Greek economy is on steady upward trajectory but no room for complacency, says central banker

The Greek economy is on a steady upward trajectory, but there is no room for complacency or a relaxation of efforts, Bank of Greece Governor Yannis Stournaras said on Thursday evening at an event organized by the British Hellenic Chamber of Commerce.

“This was made possible thanks to the completion of the second review and its positive effect mainly on confidence and liquidity. The fact that the economy’s growth dynamics has gained traction is primarily reflected in the positive path of GDP as well as in the improvement of short-term indicators,” he said, adding that there is still a way to go before the positive prospects of the Greek economy for the period 2017-2019 can be confirmed and before Greece can gain the full confidence of markets after the end of the program in August 2018.

“This will be achieved if the country obtains a credit rating enabling it to refinance its debt at rates that are in line with its sustainability and if banks have sufficient collateral to be fully funded from the ECB’s refinancing mechanism and not only from the costlier Emergency Liquidity Assistance (ELA),” he said.

Stournaras forecast that economic activity will continue to pick up at a stronger pace in the near term. In 2017 as a whole, the Bank of Greece estimates that GDP will increase by about 1.7 percent, while in 2018 and 2019, growth is projected to gather pace and quicken to 2.4 percent and 2.7 percent respectively, driven by rising investment, consumption and exports of goods and services, he said.

The forecasts of the central bank are based on the assumption that the reform and privatisation program will be implemented consistently and according to schedule.

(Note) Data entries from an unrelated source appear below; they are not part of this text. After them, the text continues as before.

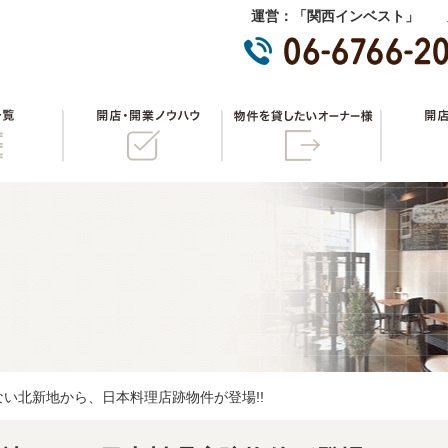
運営：「関西インベスト」 
物件一覧
開店・開業ノウハウ
物件を貸
い北新地から、日本料理店跡物件が登場!!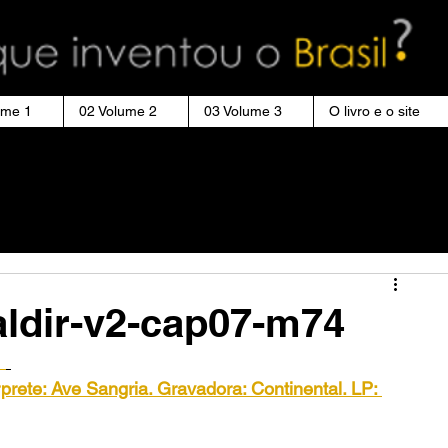
ume 1
02 Volume 2
03 Volume 3
O livro e o site
ldir-v2-cap07-m74
rprete: Ave Sangria. Gravadora: Continental. LP: 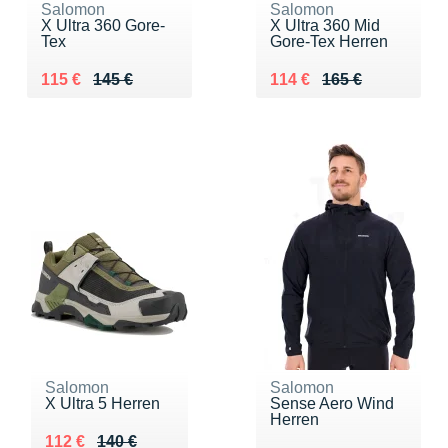
Salomon
Salomon
X Ultra 360 Gore-
X Ultra 360 Mid
Tex
Gore-Tex Herren
Au lieu de 145 €
Vendu 115 €
Au lieu de 165 €
Vendu 114 €
115 €
145 €
114 €
165 €
Salomon
Salomon
X Ultra 5 Herren
Sense Aero Wind
Herren
Au lieu de 140 €
Vendu 112 €
112 €
140 €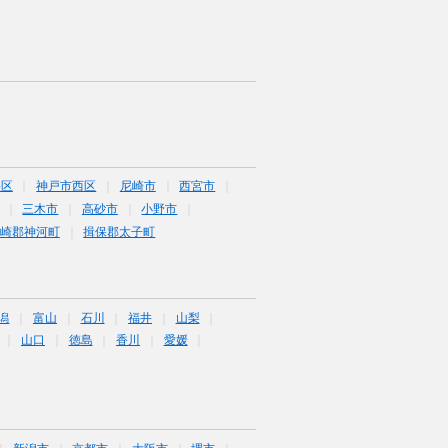
央区
神戸市西区
尼崎市
西宮市
三木市
高砂市
小野市
崎郡神河町
揖保郡太子町
潟
富山
石川
福井
山梨
山口
徳島
香川
愛媛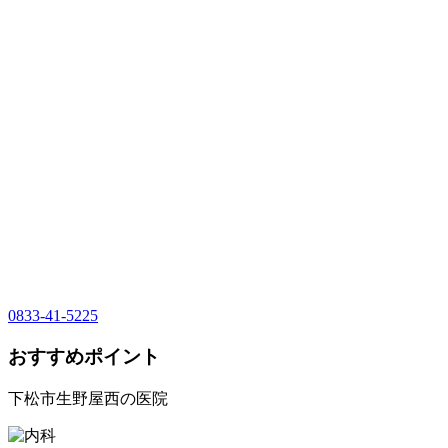
0833-41-5225
おすすめポイント
下松市生野屋西の医院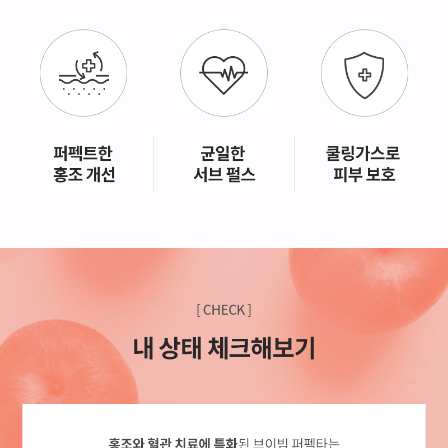
GYEONGSANG-DO
대구점
부산점
창원점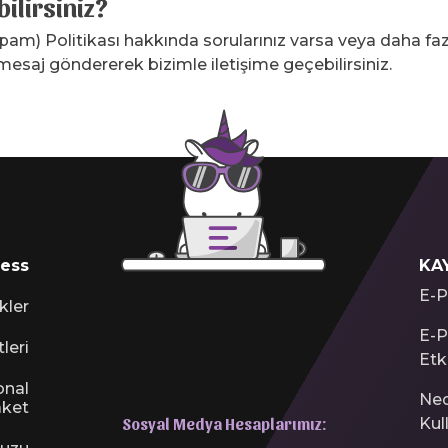
bilirsiniz?
m) Politikası hakkında sorularınız varsa veya daha fazla
saj göndererek bizimle iletişime geçebilirsiniz.
ess
KA
E-P
kler
E-P
leri
Etki
onal
Ned
ket
Sosyal Medya Hesaplarımız:
Kul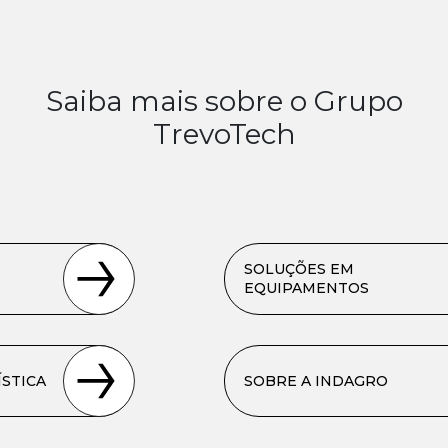
Saiba mais sobre o Grupo
TrevoTech
SOLUÇÕES EM
EQUIPAMENTOS
STICA
SOBRE A INDAGRO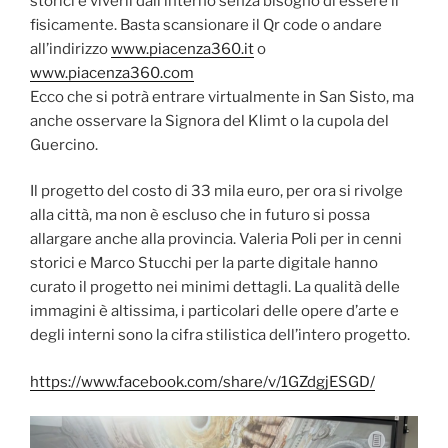
storici e viverli dall’interno senza bisogno di essere lì
fisicamente. Basta scansionare il Qr code o andare
all’indirizzo
www.piacenza360.it
o
www.piacenza360.com
Ecco che si potrà entrare virtualmente in San Sisto, ma
anche osservare la Signora del Klimt o la cupola del
Guercino.
Il progetto del costo di 33 mila euro, per ora si rivolge
alla città, ma non è escluso che in futuro si possa
allargare anche alla provincia. Valeria Poli per in cenni
storici e Marco Stucchi per la parte digitale hanno
curato il progetto nei minimi dettagli. La qualità delle
immagini è altissima, i particolari delle opere d’arte e
degli interni sono la cifra stilistica dell’intero progetto.
https://www.facebook.com/share/v/1GZdgjESGD/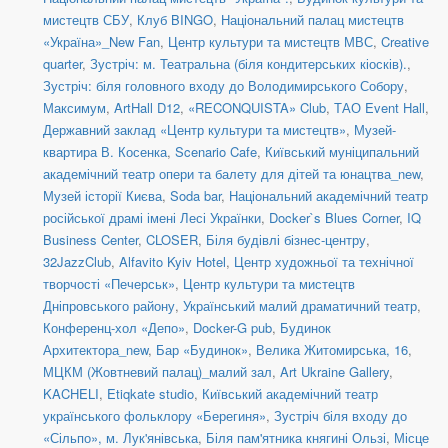
мистецтв СБУ
,
Клуб BINGO
,
Національний палац мистецтв
«Україна»_New Fan
,
Центр культури та мистецтв МВС
,
Creative
quarter
,
Зустріч: м. Театральна (біля кондитерських кіосків).
,
Зустріч: біля головного входу до Володимирського Собору
,
Максимум
,
ArtHall D12
,
«RECONQUISTA» Club
,
ТАО Event Hall
,
Державний заклад «Центр культури та мистецтв»
,
Музей-
квартира В. Косенка
,
Scenario Cafe
,
Київський муніципальний
академічний театр опери та балету для дітей та юнацтва_new
,
Музей історії Києва
,
Soda bar
,
Національний академічний театр
російської драмі імені Лесі Українки
,
Docker`s Blues Corner
,
IQ
Business Center
,
CLOSER
,
Біля будівлі бізнес-центру
,
32JazzClub
,
Alfavito Kyiv Hotel
,
Центр художньої та технічної
творчості «Печерськ»
,
Центр культури та мистецтв
Дніпровського району
,
Український малий драматичний театр
,
Конференц-хол «Депо»
,
Docker-G pub
,
Будинок
Архитектора_new
,
Бар «Будинок»
,
Велика Житомирська, 16
,
МЦКМ (Жовтневий палац)_малий зал
,
Art Ukraine Gallery
,
KACHELI
,
Etiqkate studio
,
Київський академічний театр
українського фольклору «Берегиня»
,
Зустріч біля входу до
«Сільпо», м. Лук'янівська
,
Біля пам'ятника княгині Ользі
,
Місце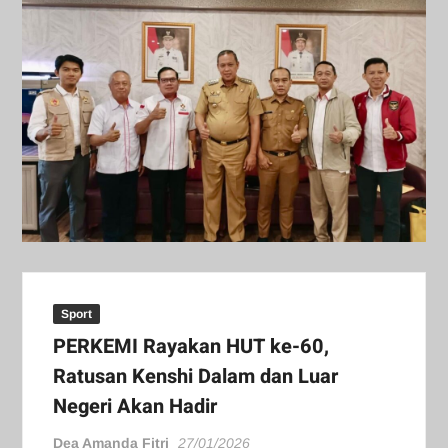
Sport
⁠⁠PERKEMI Rayakan HUT ke-60,
Ratusan Kenshi Dalam dan Luar
Negeri Akan Hadir
Dea Amanda Fitri
27/01/2026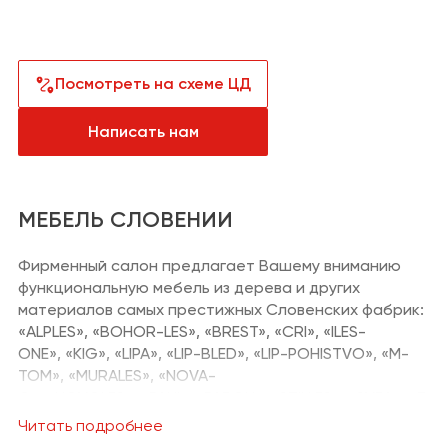
Санузел
Сантехника и
водоснабжение
Кабинет
Плитка,
керамогранит
Посмотреть на схеме ЦД
Гардеробная
Отделка
Написать нам
Детская
Напольные
покрытия
Климат и отопление
МЕБЕЛЬ СЛОВЕНИИ
Текстиль
Фирменный салон предлагает Вашему вниманию
функциональную мебель из дерева и других
Лакокрасочная
материалов самых престижных Словенских фабрик:
продукция
«ALPLES», «BOHOR-LES», «BREST», «CRI», «ILES-
Товары для
ONE», «KIG», «LIPA», «LIP-BLED», «LIP-POHISTVO», «M-
загородного дома
TOM», «MURALES», «NOVA-
O», «NOVOLES», «PANI», «PARON», «STILLES», «SVEA», «Z
Пункты выдачи
заказов и услуги
LATI-REZ», известных во всей Европе своими
Читать подробнее
полувековыми традициями в производстве мебели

The biggest risk to the outlook of the Greek economy would be a delay in the completion of the third program review, as was the case with the first and second reviews, the central banker said.

“This should be avoided, as it would trigger a new cycle of uncertainty leading to the suspension of investment plans, undermine the growth dynamics of the economy and weaken the prospects for sustainable access of the Greek sovereign to international capital markets after the end of the program in August 201,” he told attendees.

He said there are also external risks associated with a stronger euro and a possible slowdown in the euro area economy.

“A further rise in the euro exchange rate from its current levels could negatively affect goods exports as well as tourism receipts, dampening the economic growth outlook and slowing the pace of the exit from the crisis,” he explained.

There are also significant geopolitical risks that could increase the risk aversion of international investors, such as a possible exacerbation of the refugee crisis.

Concernng the Greek banking sector, Stournaras said they have achieved significant improvements in their corporate governance and liquidity and solvency ratios in recent years and “there is absolutely no reason for concern about their performance”.

He said however that addressing the large volume of non-performing loans is a priority, in particular the problem of “strategic defaulters”, which is detrimental not only to the soundness of the banking system but also to the growth of the Greek economy.

“It is worth noting that all the necessary measures have now been legislated and that the regulatory framework has been put in place to tackle the problem of NPLs in an efficient and fast manner,” he added.